The Stretch to Stray on Time: Resonant Length of Random Walks in a Transient

TL;DR

This paper analytically investigates how transient environmental conditions affect first-passage times in random walks, revealing power-law dependencies, noise reduction at resonant lengths, and implications for timing and information transmission.

Contribution

It introduces a novel analytical method for solving first-passage time distributions under transients and uncovers the existence of resonant lengths that optimize noise reduction.

Findings

Average first-passage time follows a power law with relaxation rate.

Slow transients significantly reduce the coefficient of variation.

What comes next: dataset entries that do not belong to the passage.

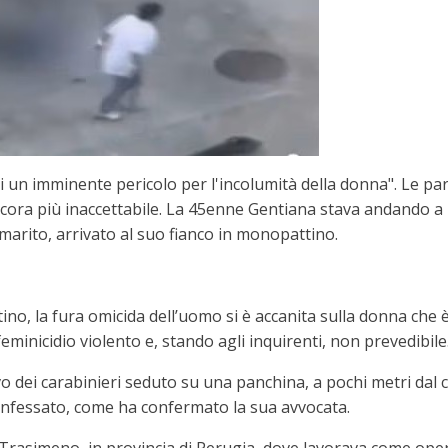
 un imminente pericolo per l'incolumità della donna". Le par
cora più inaccettabile. La 45enne Gentiana stava andando a
marito, arrivato al suo fianco in monopattino.
tino, la fura omicida dell’uomo si è accanita sulla donna ch
feminicidio violento e, stando agli inquirenti, non prevedibile
o dei carabinieri seduto su una panchina, a pochi metri dal co
onfessato, come ha confermato la sua avvocata.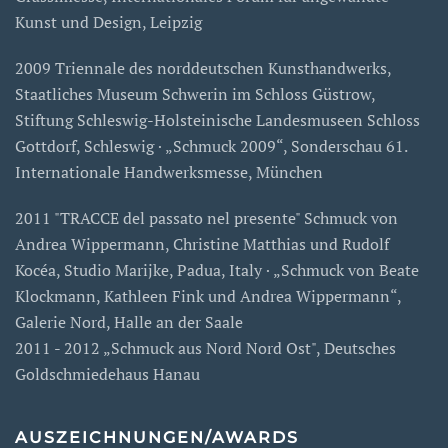
Kunst und Design, Leipzig
2009 Triennale des norddeutschen Kunsthandwerks,
Staatliches Museum Schwerin im Schloss Güstrow,
Stiftung Schleswig-Holsteinische Landesmuseen Schloss
Gottdorf, Schleswig · „Schmuck 2009“, Sonderschau 61.
Internationale Handwerksmesse, München
2011 "TRACCE del passato nel presente" Schmuck von
Andrea Wippermann, Christine Matthias und Rudolf
Kocéa, Studio Marijke, Padua, Italy · „Schmuck von Beate
Klockmann, Kathleen Fink und Andrea Wippermann“,
Galerie Nord, Halle an der Saale
2011 - 2012 „Schmuck aus Nord Nord Ost", Deutsches
Goldschmiedehaus Hanau
AUSZEICHNUNGEN/AWARDS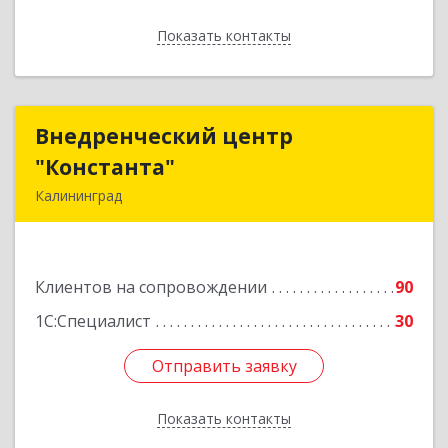
Показать контакты
Назад
Внедренческий центр
Внедренческий центр
"Константа"
"Константа"
Калининград
236006, Калининградская обл, Калининград г,
К.Маркса ул, дом № 18, оф.701
Клиентов на сопровождении
90
Подробнее
1С:Специалист
30
Отправить заявку
Отправить заявку
Показать контакты
Назад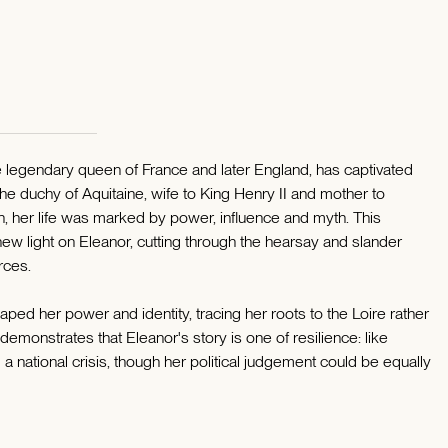
he legendary queen of France and later England, has captivated
 the duchy of Aquitaine, wife to King Henry II and mother to
n, her life was marked by power, influence and myth. This
ew light on Eleanor, cutting through the hearsay and slander
rces.
haped her power and identity, tracing her roots to the Loire rather
demonstrates that Eleanor's story is one of resilience: like
a national crisis, though her political judgement could be equally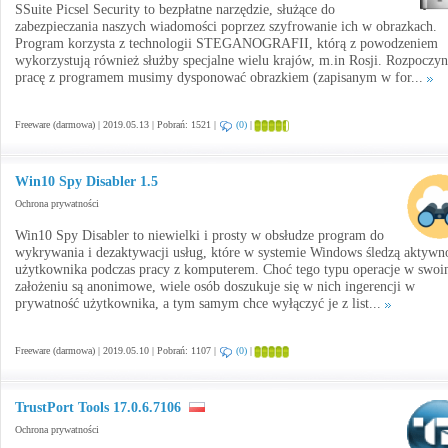
SSuite Picsel Security to bezpłatne narzędzie, służące do
zabezpieczania naszych wiadomości poprzez szyfrowanie ich w obrazkach.
Program korzysta z technologii STEGANOGRAFII, którą z powodzeniem
wykorzystują również służby specjalne wielu krajów, m.in Rosji. Rozpoczyn
pracę z programem musimy dysponować obrazkiem (zapisanym w for...
Freeware (darmowa) | 2019.05.13 | Pobrań: 1521 |
(0)
|
Win10 Spy Disabler 1.5
Ochrona prywatności
Win10 Spy Disabler to niewielki i prosty w obsłudze program do
wykrywania i dezaktywacji usług, które w systemie Windows śledzą aktywn
użytkownika podczas pracy z komputerem. Choć tego typu operacje w swo
założeniu są anonimowe, wiele osób doszukuje się w nich ingerencji w
prywatność użytkownika, a tym samym chce wyłączyć je z list...
Freeware (darmowa) | 2019.05.10 | Pobrań: 1107 |
(0)
|
TrustPort Tools 17.0.6.7106
Ochrona prywatności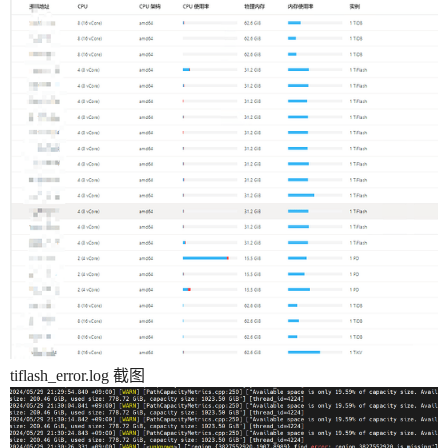
tiflash_error.log 截图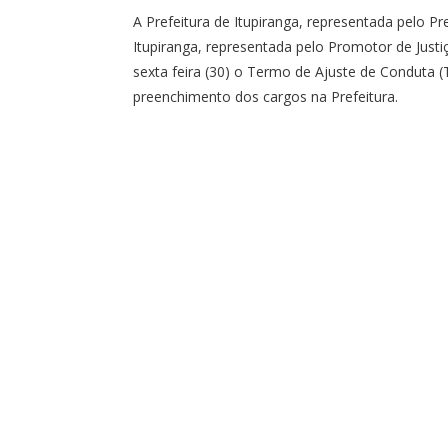
A Prefeitura de Itupiranga, representada pelo P
Itupiranga, representada pelo Promotor de Justi
sexta feira (30) o Termo de Ajuste de Conduta (
preenchimento dos cargos na Prefeitura.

Resonant lengths minimize timing noise and enhance information transmission.

Abstract

First-passage times in random walks have a vast number of diverse applications in physics, chemistry, biology, and finance. In general, environmental conditions for a stochastic process are not constant on the time scale of the average first-passage time, or control might be applied to reduce noise. We investigate moments of the first-passage time distribution under a transient describing relaxation of environmental conditions. We solve the Laplace-transformed (generalized) master equation analytically using a novel method that is applicable to general state schemes. The first-passage time from one end to the other of a linear chain of states is our application for the solutions. The dependence of its average on the relaxation rate obeys a power law for slow transients. The exponent $\nu$ depends on the chain length $N$ like $\nu=-N/(N+1)$ to leading order. Slow transients substantially reduce the noise of first-passage times expressed as the coefficient of variation (CV), even if the average first-passage time is much longer than the transient. The CV has a pronounced minimum for some lengths, which we call resonant lengths. These results also suggest a simple and efficient noise control strategy, and are closely related to the timing of repetitive excitations, coherence resonance and information transmission by noisy excitable systems. A resonant number of steps from the inhibited state to the excitation threshold and slow recovery from negative feedback provide optimal timing noise reduction and information transmission.